Provided information:
--- --- ---

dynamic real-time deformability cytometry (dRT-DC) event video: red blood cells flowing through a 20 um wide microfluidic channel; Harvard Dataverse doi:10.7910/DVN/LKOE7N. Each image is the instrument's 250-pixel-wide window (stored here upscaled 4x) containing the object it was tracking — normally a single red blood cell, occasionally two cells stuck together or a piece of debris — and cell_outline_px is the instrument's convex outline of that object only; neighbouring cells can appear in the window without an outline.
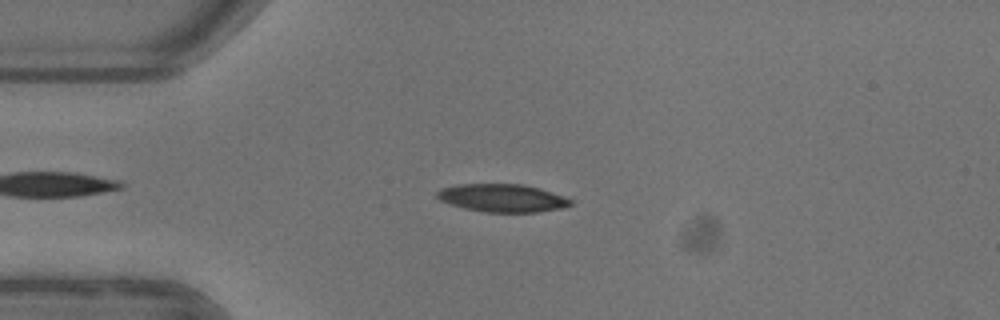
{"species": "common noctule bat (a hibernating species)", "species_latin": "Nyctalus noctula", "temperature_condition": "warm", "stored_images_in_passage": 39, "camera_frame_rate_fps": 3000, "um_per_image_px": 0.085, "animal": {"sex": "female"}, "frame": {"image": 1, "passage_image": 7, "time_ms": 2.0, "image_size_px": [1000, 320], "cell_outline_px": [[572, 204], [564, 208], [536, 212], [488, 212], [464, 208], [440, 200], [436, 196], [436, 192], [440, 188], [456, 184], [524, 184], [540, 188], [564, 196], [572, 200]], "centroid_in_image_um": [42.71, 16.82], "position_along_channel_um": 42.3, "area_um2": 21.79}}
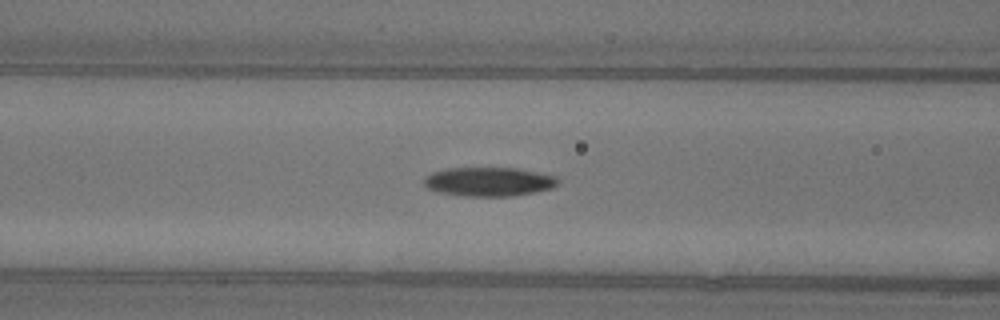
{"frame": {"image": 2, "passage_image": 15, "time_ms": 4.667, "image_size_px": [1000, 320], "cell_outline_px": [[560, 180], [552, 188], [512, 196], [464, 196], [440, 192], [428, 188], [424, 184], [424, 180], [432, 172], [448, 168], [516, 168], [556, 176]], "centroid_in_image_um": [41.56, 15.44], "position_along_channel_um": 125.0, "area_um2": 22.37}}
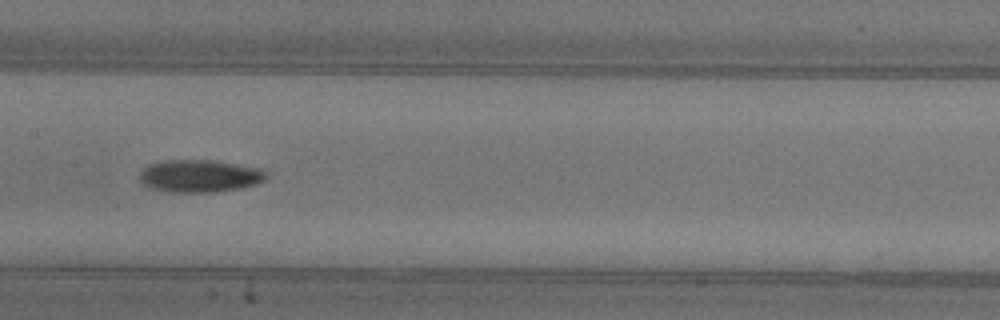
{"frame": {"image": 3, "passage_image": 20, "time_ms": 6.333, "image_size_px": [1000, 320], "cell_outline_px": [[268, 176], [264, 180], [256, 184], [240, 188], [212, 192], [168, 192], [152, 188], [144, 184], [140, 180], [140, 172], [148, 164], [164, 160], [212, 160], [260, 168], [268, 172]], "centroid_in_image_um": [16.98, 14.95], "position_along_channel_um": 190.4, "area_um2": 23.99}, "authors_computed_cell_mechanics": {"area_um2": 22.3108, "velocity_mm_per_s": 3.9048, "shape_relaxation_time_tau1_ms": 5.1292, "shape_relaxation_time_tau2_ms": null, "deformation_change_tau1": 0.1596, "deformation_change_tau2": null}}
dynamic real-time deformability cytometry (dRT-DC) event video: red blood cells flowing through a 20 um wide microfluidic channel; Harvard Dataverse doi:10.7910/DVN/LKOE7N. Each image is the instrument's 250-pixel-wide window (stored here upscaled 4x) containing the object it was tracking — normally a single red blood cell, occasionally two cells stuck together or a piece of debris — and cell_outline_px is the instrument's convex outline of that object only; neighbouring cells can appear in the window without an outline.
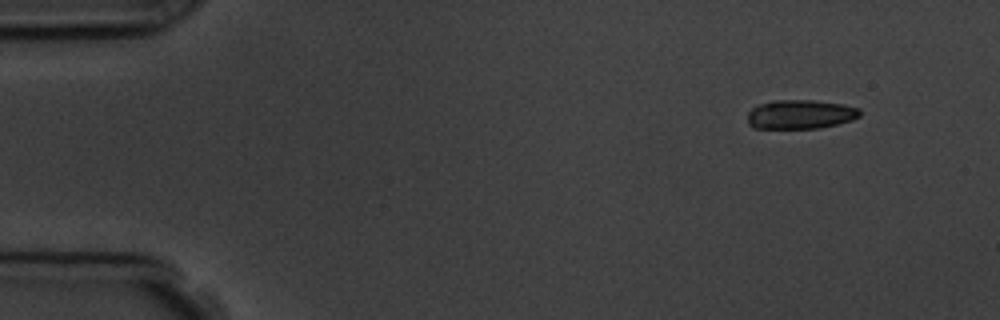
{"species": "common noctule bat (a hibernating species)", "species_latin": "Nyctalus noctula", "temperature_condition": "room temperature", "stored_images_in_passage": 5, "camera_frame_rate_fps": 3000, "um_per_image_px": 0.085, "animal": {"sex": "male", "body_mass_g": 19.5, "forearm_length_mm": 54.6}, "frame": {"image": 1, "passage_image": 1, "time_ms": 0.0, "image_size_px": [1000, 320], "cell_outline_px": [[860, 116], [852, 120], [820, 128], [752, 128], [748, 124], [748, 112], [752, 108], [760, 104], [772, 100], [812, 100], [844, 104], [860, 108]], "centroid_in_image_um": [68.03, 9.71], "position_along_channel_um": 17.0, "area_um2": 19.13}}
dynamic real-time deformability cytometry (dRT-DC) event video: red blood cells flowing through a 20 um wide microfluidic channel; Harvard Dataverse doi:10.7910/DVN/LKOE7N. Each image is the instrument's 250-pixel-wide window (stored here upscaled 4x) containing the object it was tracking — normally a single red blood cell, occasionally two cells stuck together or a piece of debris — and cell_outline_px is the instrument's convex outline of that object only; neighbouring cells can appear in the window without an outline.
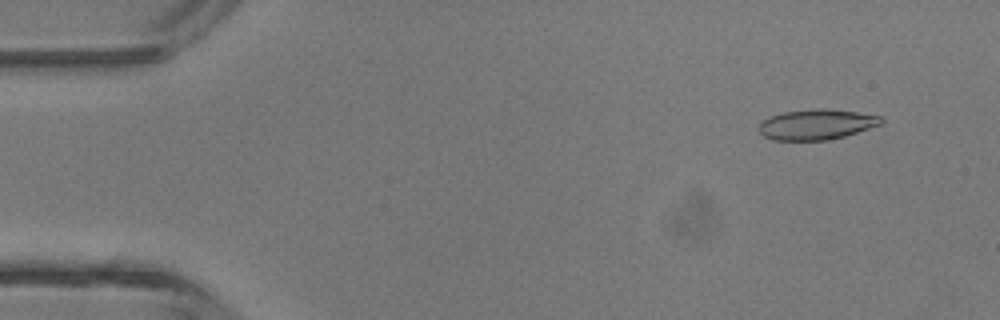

--- --- ---

Description of the task:
Repeat the material above word for word and skip every image in it.

The response:
dynamic real-time deformability cytometry (dRT-DC) event video: red blood cells flowing through a 20 um wide microfluidic channel; Harvard Dataverse doi:10.7910/DVN/LKOE7N. Each image is the instrument's 250-pixel-wide window (stored here upscaled 4x) containing the object it was tracking — normally a single red blood cell, occasionally two cells stuck together or a piece of debris — and cell_outline_px is the instrument's convex outline of that object only; neighbouring cells can appear in the window without an outline.
{"species": "common noctule bat (a hibernating species)", "species_latin": "Nyctalus noctula", "temperature_condition": "warm", "stored_images_in_passage": 39, "camera_frame_rate_fps": 3000, "um_per_image_px": 0.085, "animal": {"sex": "female"}, "frame": {"image": 1, "passage_image": 7, "time_ms": 2.0, "image_size_px": [1000, 320], "cell_outline_px": [[572, 204], [564, 208], [536, 212], [488, 212], [464, 208], [440, 200], [436, 196], [436, 192], [440, 188], [456, 184], [524, 184], [540, 188], [564, 196], [572, 200]], "centroid_in_image_um": [42.71, 16.82], "position_along_channel_um": 42.3, "area_um2": 21.79}}
{"frame": {"image": 2, "passage_image": 15, "time_ms": 4.667, "image_size_px": [1000, 320], "cell_outline_px": [[560, 180], [552, 188], [512, 196], [464, 196], [440, 192], [428, 188], [424, 184], [424, 180], [432, 172], [448, 168], [516, 168], [556, 176]], "centroid_in_image_um": [41.56, 15.44], "position_along_channel_um": 125.0, "area_um2": 22.37}}
{"frame": {"image": 3, "passage_image": 20, "time_ms": 6.333, "image_size_px": [1000, 320], "cell_outline_px": [[268, 176], [264, 180], [256, 184], [240, 188], [212, 192], [168, 192], [152, 188], [144, 184], [140, 180], [140, 172], [148, 164], [164, 160], [212, 160], [260, 168], [268, 172]], "centroid_in_image_um": [16.98, 14.95], "position_along_channel_um": 190.4, "area_um2": 23.99}, "authors_computed_cell_mechanics": {"area_um2": 22.3108, "velocity_mm_per_s": 3.9048, "shape_relaxation_time_tau1_ms": 5.1292, "shape_relaxation_time_tau2_ms": null, "deformation_change_tau1": 0.1596, "deformation_change_tau2": null}}
dynamic real-time deformability cytometry (dRT-DC) event video: red blood cells flowing through a 20 um wide microfluidic channel; Harvard Dataverse doi:10.7910/DVN/LKOE7N. Each image is the instrument's 250-pixel-wide window (stored here upscaled 4x) containing the object it was tracking — normally a single red blood cell, occasionally two cells stuck together or a piece of debris — and cell_outline_px is the instrument's convex outline of that object only; neighbouring cells can appear in the window without an outline.
{"species": "common noctule bat (a hibernating species)", "species_latin": "Nyctalus noctula", "temperature_condition": "room temperature", "stored_images_in_passage": 5, "camera_frame_rate_fps": 3000, "um_per_image_px": 0.085, "animal": {"sex": "male", "body_mass_g": 19.5, "forearm_length_mm": 54.6}, "frame": {"image": 1, "passage_image": 1, "time_ms": 0.0, "image_size_px": [1000, 320], "cell_outline_px": [[860, 116], [852, 120], [820, 128], [752, 128], [748, 124], [748, 112], [752, 108], [760, 104], [772, 100], [812, 100], [844, 104], [860, 108]], "centroid_in_image_um": [68.03, 9.71], "position_along_channel_um": 17.0, "area_um2": 19.13}}
dynamic real-time deformability cytometry (dRT-DC) event video: red blood cells flowing through a 20 um wide microfluidic channel; Harvard Dataverse doi:10.7910/DVN/LKOE7N. Each image is the instrument's 250-pixel-wide window (stored here upscaled 4x) containing the object it was tracking — normally a single red blood cell, occasionally two cells stuck together or a piece of debris — and cell_outline_px is the instrument's convex outline of that object only; neighbouring cells can appear in the window without an outline.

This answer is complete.